▶ Exercise goal: What you return must match the data below exactly, minus any pictures.

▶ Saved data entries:

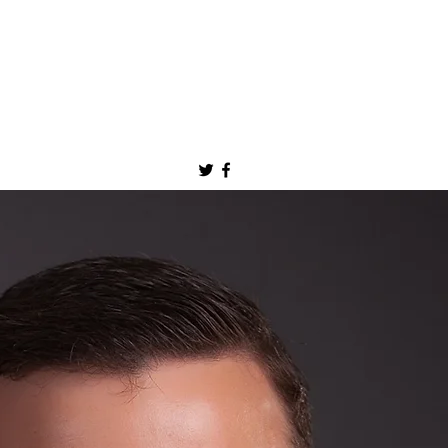
jonbarlowmd@gmail.com
Appointments: (507) 538-1280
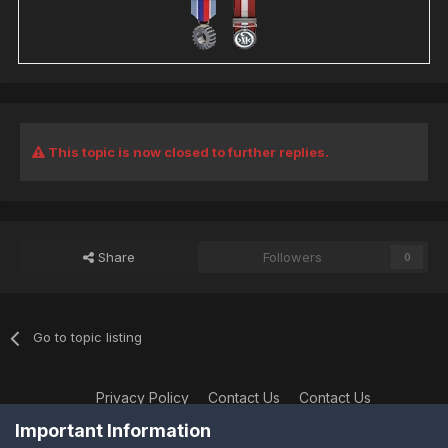
This topic is now closed to further replies.
Share
Followers
0
Go to topic listing
Privacy Policy
Contact Us
Contact Us
XtremeIdiots
Important Information
Powered by Invision Community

▶ Response to this task:
jonbarlowmd@gmail.com
Appointments: (507) 538-1280
This topic is now closed to further replies.
Share
Followers
0
Go to topic listing
Privacy Policy
Contact Us
Contact Us
XtremeIdiots
Important Information
Powered by Invision Community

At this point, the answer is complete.